SOUTH BEND, Ind. — As long as Patrick Kane’s involvement in a police investigation in Western New York continues, he will be watched closely. Even on quiet camp days such as Saturday, when the biggest news about Kane was that apparel with his name was displayed at a temporary team store after being out of sight Friday, Kane’s actions will be observed and analyzed.
But that doesn’t mean he’s the only story in Blackhawks training camp at Notre Dame. Another is the performance of young forwards Marko Dano and Artemi Panarin, who have given reasons to think they could fill holes in a lineup depleted by a salary-cap purge.
Dano, acquired with Artem Anisimov in the trade that sent Brandon Saad to the Blue Jackets, has played left wing on a line with Jonathan Toews and Marian Hossa. On Friday, coach Joel Quenneville called that left-wing spot the “lottery spot.” On Saturday, Dano continued to show he might be able to cash in.
He’ll have to play solid two-way hockey, adjust to playing on the left and take advantage of the scoring chances he’ll get while learning from two of the most respected players in the NHL.
So far, so good.
“We’re feeling more comfortable with every practice and trying to get the chemistry going on in the scrimmage games with Tazer and Hoss, so it’s been fun,” Dano said. “We’re working hard, so it’s a good two days.”
Hossa said Friday that he believes the 20-year-old Dano has lots of potential, is strong on his skates and isn’t afraid to get to the front of the net for good scoring opportunities.
“It’s just up to him how he plays in training camp,” Hossa said. “But I’ve got a good feeling that he’s going to be really good.”
Panarin, a left wing, also is giving off that vibe, and his game might draw some comparisons to Kane’s.
But Panarin doesn’t buy that.
“There’s no way for [me] to compare to Kane,” Panarin, 23, said via Viktor Tikhonov’s translation. “For [me] and Kane, it’s like to get to Russia by walking.”
Playing on a line with Teuvo Teravainen and Tikhonov, Panarin has looked comfortable. Tikhonov has helped him communicate with his teammates.
“We’ve got a couple guys that are Russian that can get him comfortable with the language and had a couple talks with the guys, knowing that whenever you’re not sure or you don’t understand, let’s make sure we get it right,” Quenneville said. “He says give me a month, he’ll be fine.”
It appears that Panarin and Teravainen are fluent in the same style of hockey. They play at a similar pace and with comparable awareness. Teravainen has been impressed with Panarin, who signed a two-year deal in April after leaving St. Petersburg SKA of the KHL.
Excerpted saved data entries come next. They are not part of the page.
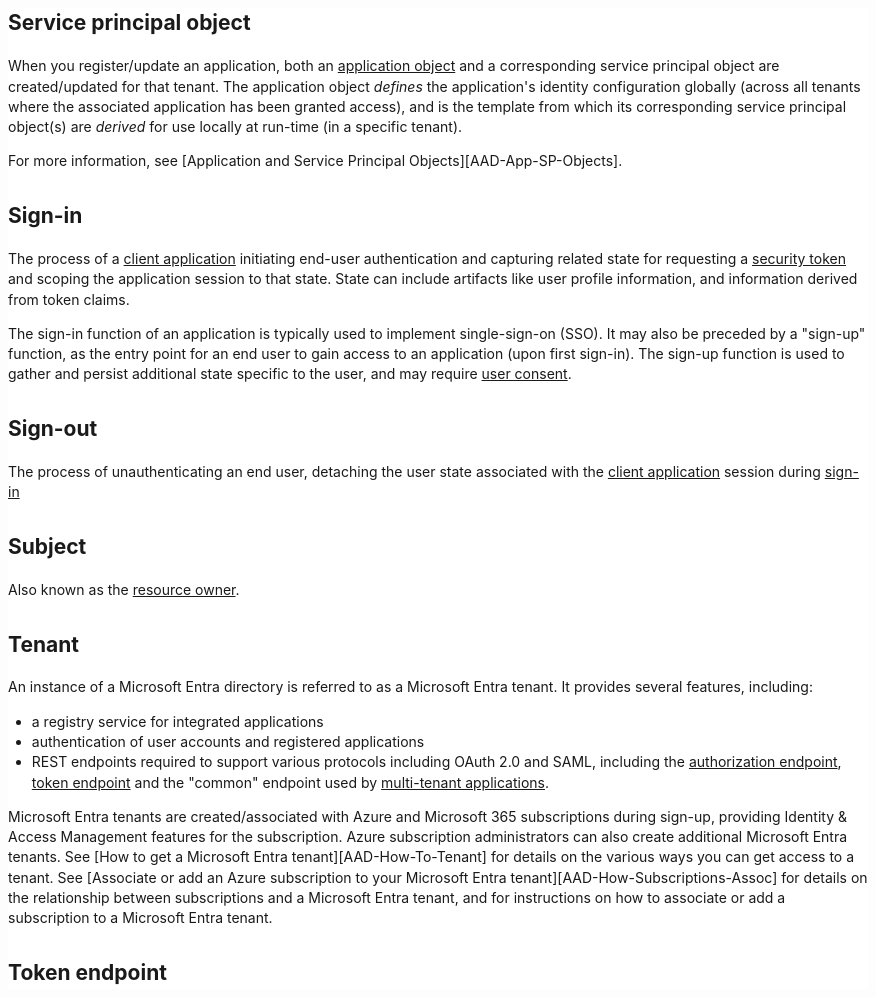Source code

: ## Service principal object

When you register/update an application, both an [application object](#application-object) and a corresponding service principal object are created/updated for that tenant. The application object _defines_ the application's identity configuration globally (across all tenants where the associated application has been granted access), and is the template from which its corresponding service principal object(s) are _derived_ for use locally at run-time (in a specific tenant).

For more information, see [Application and Service Principal Objects][AAD-App-SP-Objects].

## Sign-in

The process of a [client application](#client-application) initiating end-user authentication and capturing related state for requesting a [security token](#security-token) and scoping the application session to that state. State can include artifacts like user profile information, and information derived from token claims.

The sign-in function of an application is typically used to implement single-sign-on (SSO). It may also be preceded by a "sign-up" function, as the entry point for an end user to gain access to an application (upon first sign-in). The sign-up function is used to gather and persist additional state specific to the user, and may require [user consent](#consent).

## Sign-out

The process of unauthenticating an end user, detaching the user state associated with the [client application](#client-application) session during [sign-in](#sign-in)

## Subject

Also known as the [resource owner](#resource-owner).

## Tenant

An instance of a Microsoft Entra directory is referred to as a Microsoft Entra tenant. It provides several features, including:

- a registry service for integrated applications
- authentication of user accounts and registered applications
- REST endpoints required to support various protocols including OAuth 2.0 and SAML, including the [authorization endpoint](#authorization-endpoint), [token endpoint](#token-endpoint) and the "common" endpoint used by [multi-tenant applications](#multi-tenant-application).

Microsoft Entra tenants are created/associated with Azure and Microsoft 365 subscriptions during sign-up, providing Identity & Access Management features for the subscription. Azure subscription administrators can also create additional Microsoft Entra tenants. See [How to get a Microsoft Entra tenant][AAD-How-To-Tenant] for details on the various ways you can get access to a tenant. See [Associate or add an Azure subscription to your Microsoft Entra tenant][AAD-How-Subscriptions-Assoc] for details on the relationship between subscriptions and a Microsoft Entra tenant, and for instructions on how to associate or add a subscription to a Microsoft Entra tenant.

## Token endpoint


[Graph-Perm-Scopes]: /graph/permissions-reference
[Graph-App-Resource]: /graph/api/resources/application
[Graph-Sp-Resource]: /graph/api/resources/serviceprincipal
[Graph-User-Resource]: /graph/api/resources/user
[AAD-How-To-Integrate]: ./how-to-integrate.md
[AAD-Security-Token-Claims]: ./authentication-vs-authorization.md#claims-in-azure-ad-security-tokens
[AAD-RBAC]: /azure/role-based-access-control/role-assignments-portal
[JWT]: https://tools.ietf.org/html/rfc7519
[Microsoft-Graph]: https://developer.microsoft.com/graph
[O365-Perm-Ref]: /graph/permissions-reference
[OAuth2-Access-Token-Scopes]: https://tools.ietf.org/html/rfc6749#section-3.3
[OAuth2-AuthZ-Endpoint]: https://tools.ietf.org/html/rfc6749#section-3.1
[OAuth2-AuthZ-Grant-Types]: https://tools.ietf.org/html/rfc6749#section-1.3
[OAuth2-Client-Types]: https://tools.ietf.org/html/rfc6749#section-2.1
[OAuth2-Role-Def]: https://tools.ietf.org/html/rfc6749#page-6
[OpenIDConnect]: https://openid.net/specs/openid-connect-core-1_0.html
[OpenIDConnect-AuthZ-Endpoint]: https://openid.net/specs/openid-connect-core-1_0.html#AuthorizationEndpoint
[OpenIDConnect-ID-Token]: https://openid.net/specs/openid-connect-core-1_0.html#IDToken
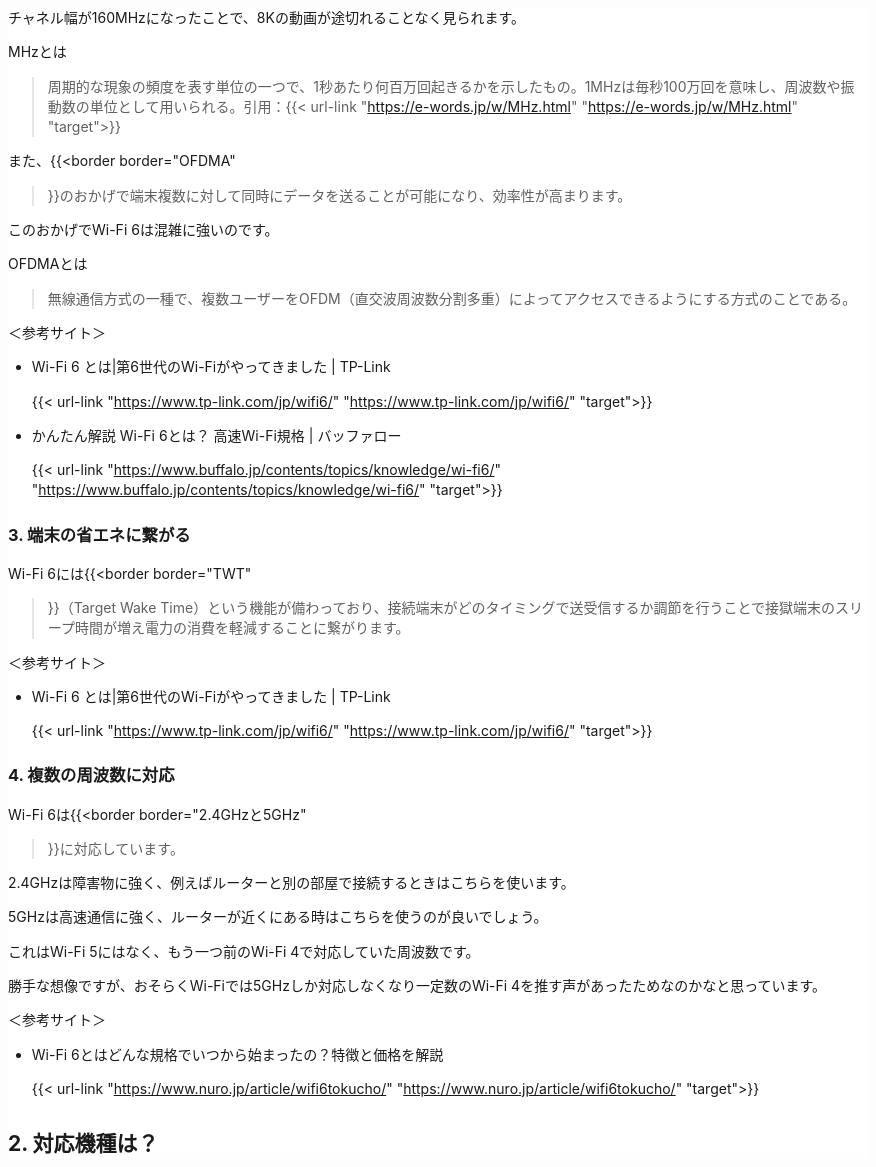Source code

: チャネル幅が160MHzになったことで、8Kの動画が途切れることなく見られます。

MHzとは
> 周期的な現象の頻度を表す単位の一つで、1秒あたり何百万回起きるかを示したもの。1MHzは毎秒100万回を意味し、周波数や振動数の単位として用いられる。引用：{{< url-link "https://e-words.jp/w/MHz.html" "https://e-words.jp/w/MHz.html" "target">}}

また、{{<border
  border="OFDMA"
 >}}のおかげで端末複数に対して同時にデータを送ることが可能になり、効率性が高まります。

このおかげでWi-Fi 6は混雑に強いのです。

OFDMAとは
> 無線通信方式の一種で、複数ユーザーをOFDM（直交波周波数分割多重）によってアクセスできるようにする方式のことである。

＜参考サイト＞
* Wi-Fi 6 とは|第6世代のWi-Fiがやってきました | TP-Link

  {{< url-link "https://www.tp-link.com/jp/wifi6/" "https://www.tp-link.com/jp/wifi6/" "target">}}

* かんたん解説 Wi-Fi 6とは？ 高速Wi-Fi規格 | バッファロー

  {{< url-link "https://www.buffalo.jp/contents/topics/knowledge/wi-fi6/" "https://www.buffalo.jp/contents/topics/knowledge/wi-fi6/" "target">}}

### 3. 端末の省エネに繋がる

Wi-Fi 6には{{<border
  border="TWT"
 >}}（Target Wake Time）という機能が備わっており、接続端末がどのタイミングで送受信するか調節を行うことで接獄端末のスリープ時間が増え電力の消費を軽減することに繋がります。

 ＜参考サイト＞

* Wi-Fi 6 とは|第6世代のWi-Fiがやってきました | TP-Link

  {{< url-link "https://www.tp-link.com/jp/wifi6/" "https://www.tp-link.com/jp/wifi6/" "target">}}

### 4. 複数の周波数に対応

Wi-Fi 6は{{<border
  border="2.4GHzと5GHz"
 >}}に対応しています。

2.4GHzは障害物に強く、例えばルーターと別の部屋で接続するときはこちらを使います。

5GHzは高速通信に強く、ルーターが近くにある時はこちらを使うのが良いでしょう。

これはWi-Fi 5にはなく、もう一つ前のWi-Fi 4で対応していた周波数です。

勝手な想像ですが、おそらくWi-Fiでは5GHzしか対応しなくなり一定数のWi-Fi 4を推す声があったためなのかなと思っています。

＜参考サイト＞

* Wi-Fi 6とはどんな規格でいつから始まったの？特徴と価格を解説

  {{< url-link "https://www.nuro.jp/article/wifi6tokucho/" "https://www.nuro.jp/article/wifi6tokucho/" "target">}}


## 2. 対応機種は？
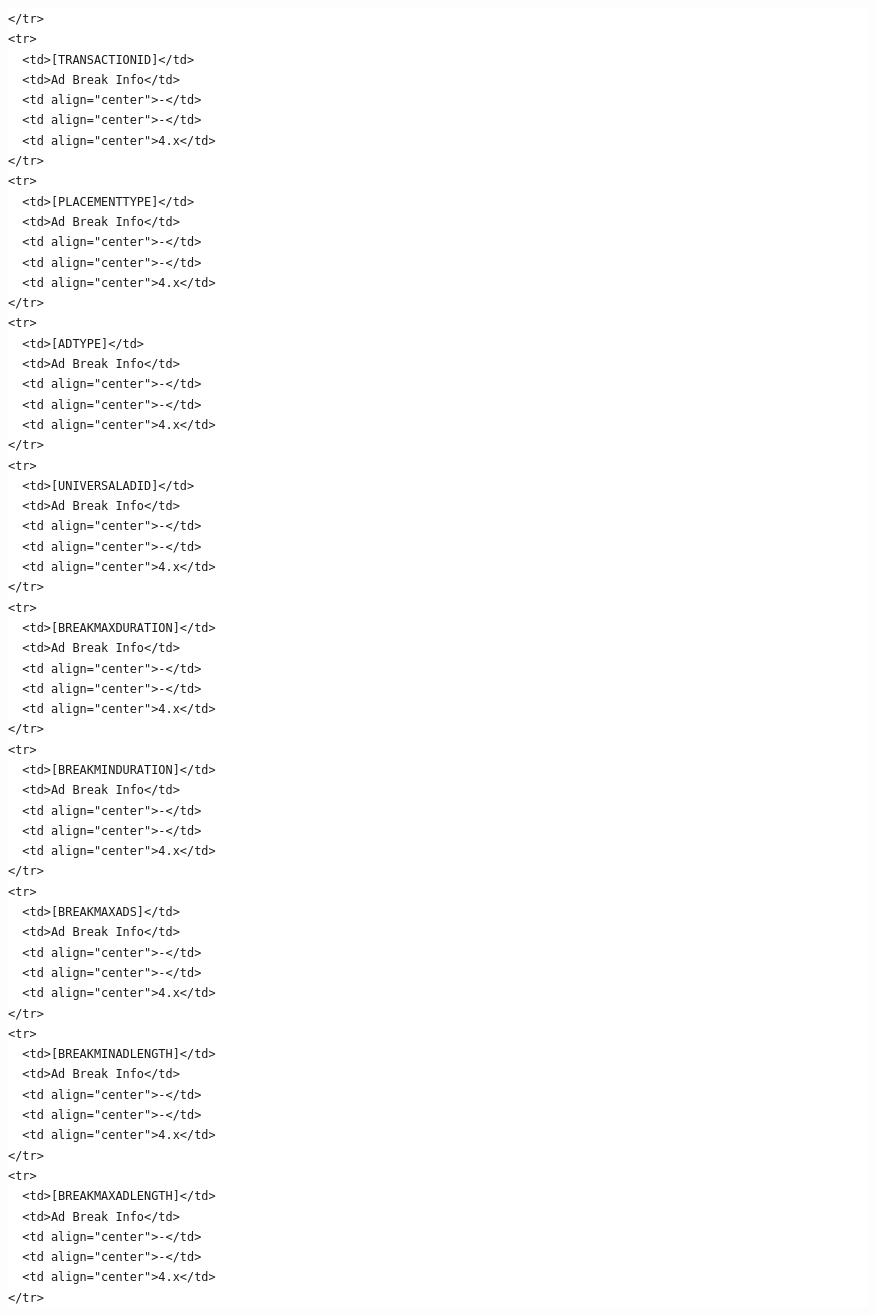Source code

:     </tr>
    <tr>
      <td>[TRANSACTIONID]</td>
      <td>Ad Break Info</td>
      <td align="center">-</td>
      <td align="center">-</td>
      <td align="center">4.x</td>
    </tr>
    <tr>
      <td>[PLACEMENTTYPE]</td>
      <td>Ad Break Info</td>
      <td align="center">-</td>
      <td align="center">-</td>
      <td align="center">4.x</td>
    </tr>
    <tr>
      <td>[ADTYPE]</td>
      <td>Ad Break Info</td>
      <td align="center">-</td>
      <td align="center">-</td>
      <td align="center">4.x</td>
    </tr>
    <tr>
      <td>[UNIVERSALADID]</td>
      <td>Ad Break Info</td>
      <td align="center">-</td>
      <td align="center">-</td>
      <td align="center">4.x</td>
    </tr>
    <tr>
      <td>[BREAKMAXDURATION]</td>
      <td>Ad Break Info</td>
      <td align="center">-</td>
      <td align="center">-</td>
      <td align="center">4.x</td>
    </tr>
    <tr>
      <td>[BREAKMINDURATION]</td>
      <td>Ad Break Info</td>
      <td align="center">-</td>
      <td align="center">-</td>
      <td align="center">4.x</td>
    </tr>
    <tr>
      <td>[BREAKMAXADS]</td>
      <td>Ad Break Info</td>
      <td align="center">-</td>
      <td align="center">-</td>
      <td align="center">4.x</td>
    </tr>
    <tr>
      <td>[BREAKMINADLENGTH]</td>
      <td>Ad Break Info</td>
      <td align="center">-</td>
      <td align="center">-</td>
      <td align="center">4.x</td>
    </tr>
    <tr>
      <td>[BREAKMAXADLENGTH]</td>
      <td>Ad Break Info</td>
      <td align="center">-</td>
      <td align="center">-</td>
      <td align="center">4.x</td>
    </tr>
“I knew he was a good player, and he can really help this team,” Teravainen said.
If Panarin and Dano can do that, it would be a positive for a team with spots to fill.
“You need change with us losing some key guys,” Quenneville said. “We need guys that can come in and help and be a part of it, and hopefully there’s some progression in their game.”
NOTE: The Hawks announced that defenseman Michal Rozsival signed a one-year contract. Rozsival, who was in camp on a professional tryout, hasn’t practiced as he continues to recover from the broken left ankle he suffered in the second round of the playoffs.